This book you are about to read, browse, buy or return to the shelf is part history, part how-to, and part hypothesis about the United States Congress' developing and future use of the Internet. It will tell you something about the efforts that Congress has made (or hasn't) over the last few years to put itself on the Internet, and about the unique problems and possibilities that doing so presents to the world's most powerful legislative body. It will assist you in your exploration and use of Congressional Internet resources, and offer you suggestions for what to look for and how to best utilize the Net in order to learn about and communicate with members of Congress, and the candidates who hope the Net can help make them members. It will also do some speculating as to how Congress' use of the Internet is likely to develop in the near future.
This book is not a directory of Congressional resources on the Net.
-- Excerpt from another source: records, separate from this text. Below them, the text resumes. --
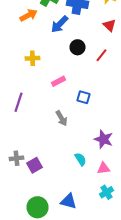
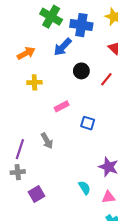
orange arrow: (28, 15) -> (26, 53), moved
purple line: (18, 102) -> (20, 149), moved
gray arrow: (62, 118) -> (47, 141), moved
gray cross: (16, 158) -> (18, 172), moved

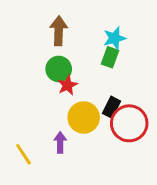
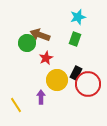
brown arrow: (59, 31) -> (40, 35), moved, turned -72
cyan star: (114, 38) -> (78, 17), moved
green circle: (59, 69) -> (27, 43), moved

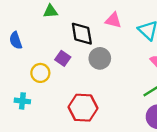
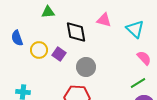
gray circle: (100, 58) -> (86, 67), moved
yellow circle: (40, 73) -> (39, 50), moved

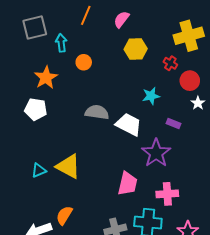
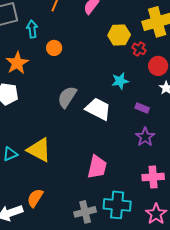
yellow hexagon: (136, 49) -> (119, 35), moved
gray semicircle: (97, 112) -> (67, 97), turned -65
purple star: (156, 153) -> (145, 137), moved, size x0.7
pink cross: (167, 194) -> (153, 177), moved

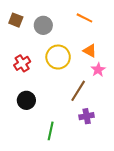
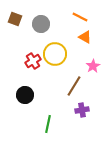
orange triangle: (90, 51) -> (85, 37), moved
red cross: (22, 63) -> (33, 61), moved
Certainly some information on how to find Congress on the Internet is included, but no attempt is made to be an Internet phone book for the Legislative branch of the U.S. Government. Other books exist that attempt to do that (some may be found in the bibliography), but sadly they often fall victim to the fact that the Net changes faster than books are published, dooming them to datedness as soon as they hit the bookstores. My focus will be directly on the efforts of the House of Representatives and the Senate, their members and their committees, and not on Congressional support agencies such as the General Accounting Office or the recently closed Office of Technology Assessment, which also post information on the Intenet.
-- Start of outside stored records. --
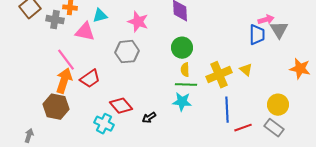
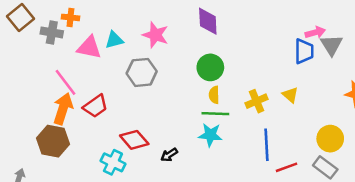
cyan triangle: (100, 16) -> (114, 40), moved
yellow cross: (219, 75) -> (257, 101), size x0.7

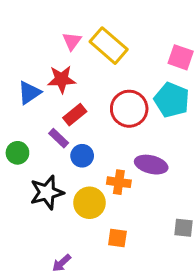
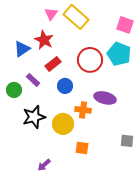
red star: (62, 79) -> (44, 40), turned 30
purple rectangle: (59, 138) -> (33, 80), moved
blue circle: (82, 156) -> (65, 86), moved

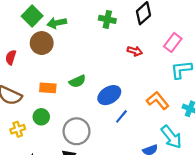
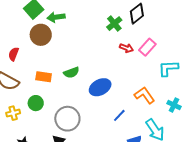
green cross: (107, 19) -> (114, 24), moved, turned 35
pink rectangle: (173, 42) -> (147, 47), moved
red semicircle: (11, 57) -> (14, 54), moved
blue line: (121, 116) -> (119, 115), moved

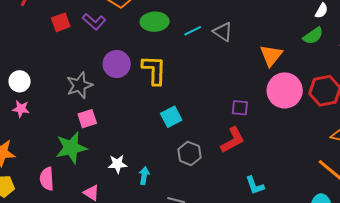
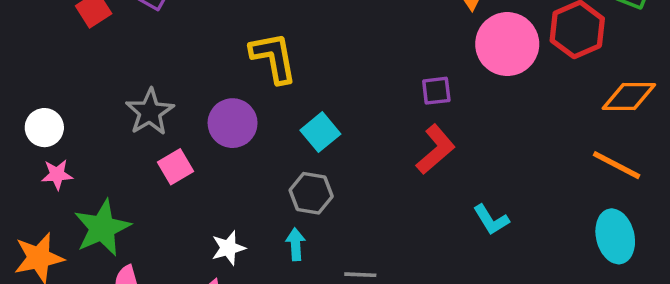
purple circle: (117, 64) -> (233, 123), moved
green star: (71, 148) -> (102, 228), moved
gray hexagon: (189, 153) -> (311, 193), moved
white star: (117, 164) -> (228, 248), moved

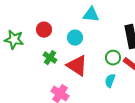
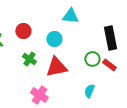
red triangle: (77, 66) -> (56, 67), turned -45
cyan semicircle: (110, 81) -> (89, 91), moved

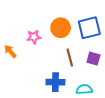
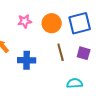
pink star: (34, 37) -> (25, 21), moved
blue cross: (55, 82) -> (27, 60), moved

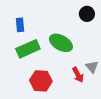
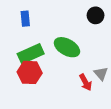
blue rectangle: (20, 25) -> (25, 19), moved
red hexagon: (41, 81) -> (30, 72), moved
And finally, while this book offers a history of Congress on the Internet, it is a personal history written by a participant who was present for much, but not all of it. I have not set out to write a comprehensive history that covers every single event of note, or every legislative branch agency's efforts to get wired. This book describes events as I saw them as a participant, and as they've been described to me by people who were participants when I was not. As my own experience has been working for Democrats in the Senate, you can expect this book to reflect the point of view that this has offered to me. I have tried to offer a balanced description of events, and any perceived tilt in my coverage is more likely to reflect the state of the Net in Congress at the time of this writing rather than my own political leanings. It just happens that at this moment Democrats cling to the only majority they have left, the one in Cyberspace.
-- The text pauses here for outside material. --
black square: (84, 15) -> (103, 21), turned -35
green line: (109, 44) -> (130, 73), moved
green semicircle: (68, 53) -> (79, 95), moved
Generalizations can often be made about the way members of the House of Representatives or the Senate work and behave; however, for every rule their is an exception and any generalizations made in this book won't necessarily apply to all of the 535 individuals that together are the United States Congress. Also, the descriptions of Internet sites in this book reflect their state at the time this book was written and hopefully many of them will have changed by the time you read this. Please, let this book tell you something about their beginnings, and then go online and give them a look for yourself.